Suara is a 3D action arcade game that takes place on the surface of audio-reactive geometric worlds. Fight waves of enemies, defeat bosses, and bring life back to the Geoverse. Suara’s sound effects and epic synthesized music soundtrack evoke an abstract, surreal, and alien sonic landscape. The music is written with a focus upon the player’s continual exploration and their struggle against evil.
Our team was comprised of 9 programmers, 2 designers, and 1 composer/sound designer. Suara was developed in our own custom C++ engine where we used DirectX for graphics, Audiokinetic's Wwise for audio, and Bullet for physics. Our team being programmer-heavy allowed for us to have 3 members dedicated to graphics, which through custom code and shaders helped Suara have the look that it does without having any artists.
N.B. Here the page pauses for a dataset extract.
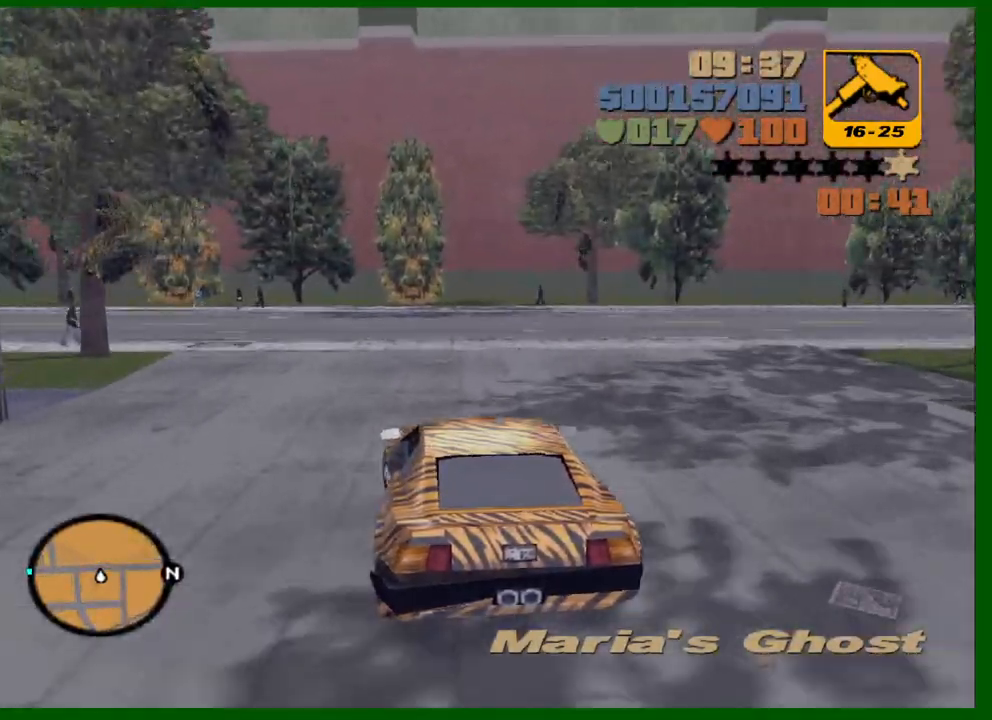
{"keys": ["a", "w"], "mouse": [], "events": [[83, "a", "up"], [133, "a", "down"], [317, "a", "up"], [467, "a", "down"]]}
This post will focus upon the unique creative and technical challenges involved in making an audio-reactive action game. Sound and music played a critical role in the game’s overall design. Suara has a unique soundscape where the line between music and sound design is distinctively blurred. There are definite challenges in creating a soundscape where sound effects and music have to relate in a cohesive, aesthetically pleasing manner. Along the way we faced many challenges and limitations in designing the music system.
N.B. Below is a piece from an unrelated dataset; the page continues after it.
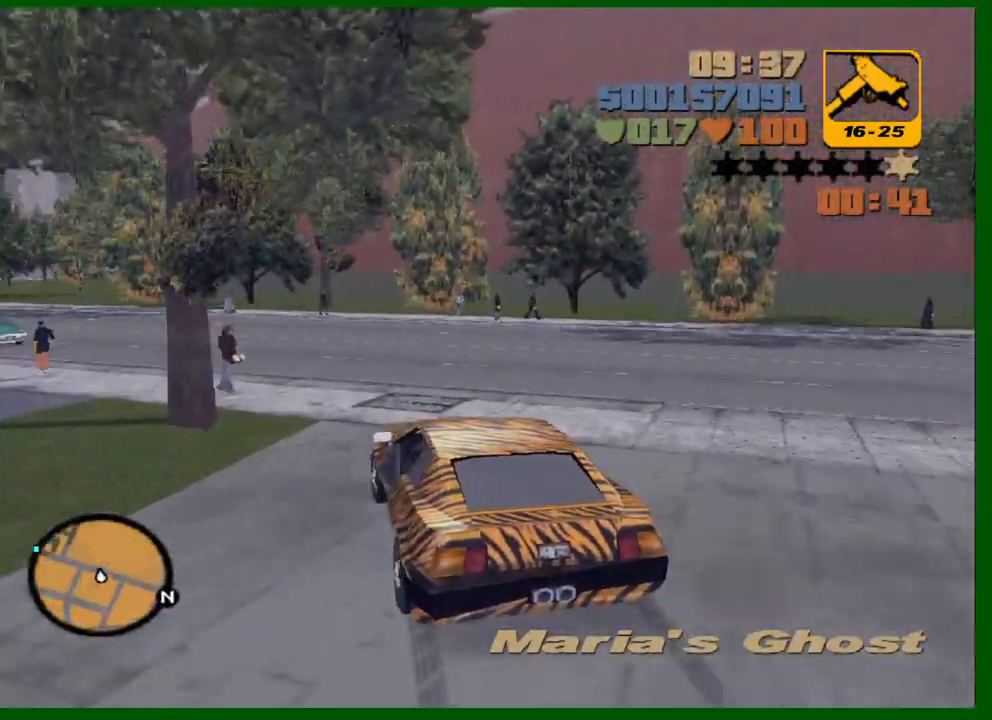
{"keys": ["a", "w"], "mouse": [], "events": [[17, "a", "up"], [150, "d", "down"], [200, "d", "up"], [250, "a", "down"]]}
The game’s enemies, environments, and in-game animations use Wwise middleware along with code to make gameplay dynamically react to the musical score’s tempo changes. The mechanics of Suara's enemies are driven by the tempo of the background music. To achieve this, first we apply tempo metadata to each of the game’s musical segments in Wwise. Using Wwise’s callback functionality we then send tempo data, and rhythmic beat timing data to the game’s engine, which then is designed to react to these tempo changes in real-time. During most portions of gameplay Suara’s mechanics are directly driven by the music’s tempo. Suara also uses Wwise metering plug-ins to monitor the game’s musical dynamics and tie them to animations, colors, and light.
Some of Suara’s levels feature background music that has a steady, consistent tempo while other levels feature gradually increasing or decreasing tempi. When background music gets faster enemy movement gets quicker; enemies attack faster, and generally gameplay gets more difficult. This malleable approach to our music’s tempo is reflected in the game world’s graphics as well; the music and visuals coexist to give the player a feeling of shifting, malleable elapsed space and time.
Using Wwise, one limitation we encountered was that PCM audio music assets could only be assigned a single tempo marking in their metadata. This tempo data relates directly to what we use for our callbacks needed for Wwise to communicate to the game engine. For this reason, in order to make tempo changes work, we segmented music tracks so that they are broken apart for every new tempo change. In order to create steadily increasing or decreasing tempo shifts each segment is concatenated, flowing into the next music segment without any pause in between.
The following video example shows a music track where tempo gradually increases over time. One can see how the track is segmented in Wwise by watching the small arrow as it moves from each segment, along with the beats per minute that we use in the name of each music segment.
The overall movement cycle for enemies is based upon measures (bar lengths) or beats. In designing Suara’s music system we opted to limit tempo changes to only happen on the downbeat of a new measure. This simplified the game’s mechanics so that new tempo changes aren’t coming in too quickly as well as potentially updating tempo in the midst of an enemy’s entire four-beat movement cycle.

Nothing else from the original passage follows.